The canned motor pump is a special type of non-seal centrifugal pump. The pump and motor are integrated. In order to cool the motor and lubricate the bearing during the operation, a portion of fluid, called the circulating flow, is withdrawn from the impeller outlet, and then flows along the cooling circle within the motor. Finally, the circulating fluid moves through the hollow shaft and merges with the main suction flow near the impeller inlet, which can be defined as the circulating jet flow. The jet flow will alter the uniform velocity distribution at the impeller inlet as its direction is opposed to the main suction flow. Consequently, it is expected that the cavitation performance of the pump will drop drastically. It is necessary to analyze the effect of the jet at the pump inlet on the cavitation performance.
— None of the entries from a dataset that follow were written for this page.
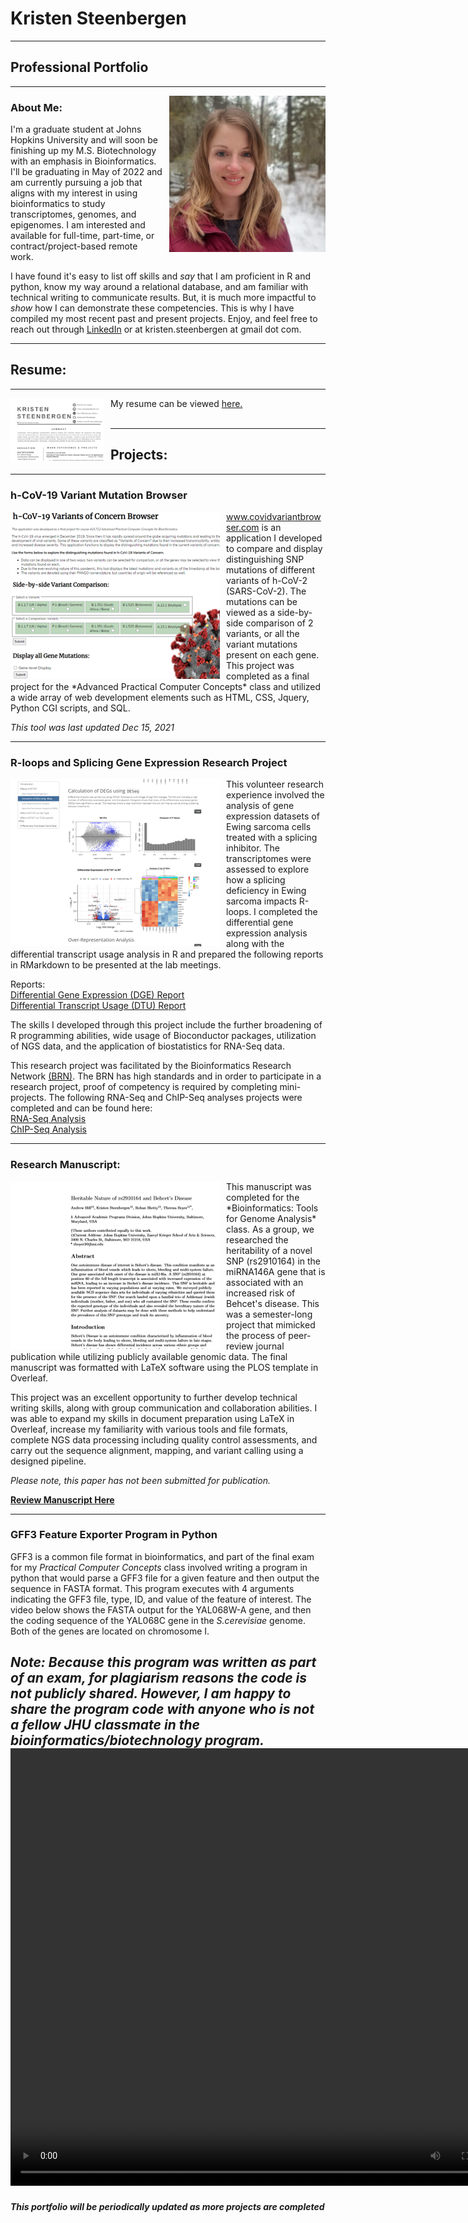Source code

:# Kristen Steenbergen 
----------------
## Professional Portfolio
-----------------
<img src="images/profile_pic.jpg" alt="Profile Photo"  height="250" width="250"
     style="float: right; margin-left: 10px;" />
### About Me:

I'm a graduate student at Johns Hopkins University and will soon be finishing up my M.S. Biotechnology with an emphasis in Bioinformatics.  I'll be graduating in May of 2022 and am currently pursuing a job that aligns with my interest in using bioinformatics to study transcriptomes, genomes, and epigenomes.  I am interested and available for full-time, part-time, or contract/project-based remote work. 
  
I have found it's easy to list off skills and *say* that I am proficient in R and python, know my way around a relational database, and am familiar with technical writing to communicate results.  But, it is much more impactful to *show* how I can demonstrate these competencies.  This is why I have compiled my most recent past and present projects. Enjoy, and feel free to reach out through [LinkedIn](https://www.linkedin.com/in/kristen-steenbergen/) or at kristen.steenbergen at gmail dot com.  

-------------------
## Resume:  
-------------------
<a href="KSteenbergen_PublicResume_Dec2021.pdf">
    <img src="images/Resume.png" alt="Resume Thumbnail" style="float: left; margin-right: 10px;" width="150" height="100"/>
</a>My resume can be viewed <a href="KSteenbergen_PublicResume_Dec2021.pdf">here.</a>  
<br>  
<br>  

-------------------
## Projects:
---------------
### h-CoV-19 Variant Mutation Browser  
<a href="http://www.covidvariantbrowser.com">
    <img src="images/Portfolio_COVID.png" alt="COVID Thumbnail" style="float: left; margin-right: 10px;" />
</a>
<a href="http://www.covidvariantbrowser.com">www.covidvariantbrowser.com</a> is an application I developed to compare and display distinguishing SNP mutations of different variants of h-CoV-2 (SARS-CoV-2).   The mutations can be viewed as a side-by-side comparison of 2 variants, or all the variant mutations present on each gene.  This project was completed as a final project for the *Advanced Practical Computer Concepts* class and utilized a wide array of web development elements such as HTML, CSS, Jquery, Python CGI scripts, and SQL.  
  
*This tool was last updated Dec 15, 2021*
  
------------------
### R-loops and Splicing Gene Expression Research Project
<img src="images/Portfolio_Research.png" alt="Research Thumbnail" style="float: left; margin-right: 10px;" />
This volunteer research experience involved the analysis of gene expression datasets of Ewing sarcoma cells treated with a splicing inhibitor.  The transcriptomes were assessed to explore how a splicing deficiency in Ewing sarcoma impacts R-loops.  I completed the differential gene expression analysis along with the differential transcript usage analysis in R and prepared the following reports in RMarkdown to be presented at the lab meetings.  

Reports:  
<a href="./DGE_MarkdownReport.html" target="_blank">Differential Gene Expression (DGE) Report</a>   
<a href="./DTU_MarkdownReport.html" target="_blank">Differential Transcript Usage (DTU) Report</a>  

The skills I developed through this project include the further broadening of R programming abilities, wide usage of Bioconductor packages, utilization of NGS data, and the application of biostatistics for RNA-Seq data.

This research project was facilitated by the Bioinformatics Research Network [(BRN)](https://www.bio-net.dev).  The BRN has high standards and in order to participate in a research project,  proof of competency is required by completing mini-projects.  The following RNA-Seq and ChIP-Seq analyses projects were completed and can be found here:  
<a href="https://rpubs.com/KSteenbergen/738407/" target="_self">RNA-Seq Analysis</a>   
<a href="https://rpubs.com/KSteenbergen/743415/" target="_self">ChIP-Seq Analysis</a>

------------
### Research Manuscript:    
<a href="Genomics_Manuscript.pdf">
  <img src="images/Portfolio_Manuscript.png" alt="Manuscript Thumbnail" style="float: left; margin-right: 10px;" />
</a>
This manuscript was completed for the *Bioinformatics: Tools for Genome Analysis* class.  As a group, we researched the heritability of a novel SNP (rs2910164) in the miRNA146A gene that is associated with an increased risk of Behcet's disease.  This was a semester-long project that mimicked the process of peer-review journal publication while utilizing publicly available genomic data.  The final manuscript was formatted with LaTeX software using the PLOS template in Overleaf.  

This project was an excellent opportunity to further develop technical writing skills, along with group communication and collaboration abilities.  I was able to expand my skills in document preparation using LaTeX in Overleaf, increase my familiarity with various tools and file formats, complete NGS data processing including quality control assessments, and carry out the sequence alignment, mapping, and variant calling using a designed pipeline.
  
*Please note, this paper has not been submitted for publication.*    
    
<a href="Genomics_Manuscript.pdf">**Review Manuscript Here**</a> 

----------

### GFF3 Feature Exporter Program in Python
GFF3 is a common file format in bioinformatics, and part of the final exam for my *Practical Computer Concepts* class involved writing a program in python that would parse a GFF3 file for a given feature and then output the sequence in FASTA format.  This program executes with 4 arguments indicating the GFF3 file, type, ID, and value of the feature of interest. 
The video below shows the FASTA output for the YAL068W-A gene, and then the coding sequence of the YAL068C gene in the *S.cerevisiae* genome.  Both of the genes are located on chromosome I. 

*Note: Because this program was written as part of an exam, for plagiarism reasons the code is not publicly shared.  However, I am happy to share the program code with anyone who is not a fellow JHU classmate in the bioinformatics/biotechnology program.*
<video width="800" height="700" controls>
  <source src="GFF3_Feature_Program.mp4" type="video/mp4">
  Your browser does not support the video embedded here.
</video>
----------

  
##### *This portfolio will be periodically updated as more projects are completed*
In this paper, in order to illustrate the jet flow on the pump performance, a numerical simulation method is applied to depict the fluid flow field and cavitation performance of a canned motor pump. For the turbulent model, the standard k-ε turbulent model is adopted. To capture the cavitation performance of the pump, the Zwart-Gerber-Belamri cavitation model was used to investigate the steady cavitation flow through the entire flow channel.

It can be seen from the numerical results that the internal jet flow formed by the coolant circulation has a significant effect on cavitation performance. At the pump inlet, the velocity field is divided into three regions: the internal jet flow region, the main-stream region, and the backflow region. The internal jet presents a typical submerged jet structure and its existence results in the non-uniform inlet flow distribution. For the jet flow, it extends to the pump inlet and exhibits an asymmetric characteristic. The static pressure near the impeller inlet with the internal jet is drastically reduced compared to the case without the internal jet structure, and a local low-pressure region occurs around the outlet of the jet nozzle. The cavitation performance of the pump with the internal jet drops obviously. At the off-design condition, the cavitation performance of the pump is seriously degraded. From quantitative data, it indicates that the NPSH3 increases by more than 1.51 times compared with that of the original impeller under design condition. The cavitation inception occurs on the suction side of the leading edge of the impeller near the hub, and then cavitation also occurs near the outlet of the jet nozzle. Finally, the cavitation occurs in the transition region between the internal jet and the main-stream flow regions. So, it is believed that the deterioration of cavitation performance is caused by the combined effect of the non-uniform flow distribution and the cavitation at the internal jet region.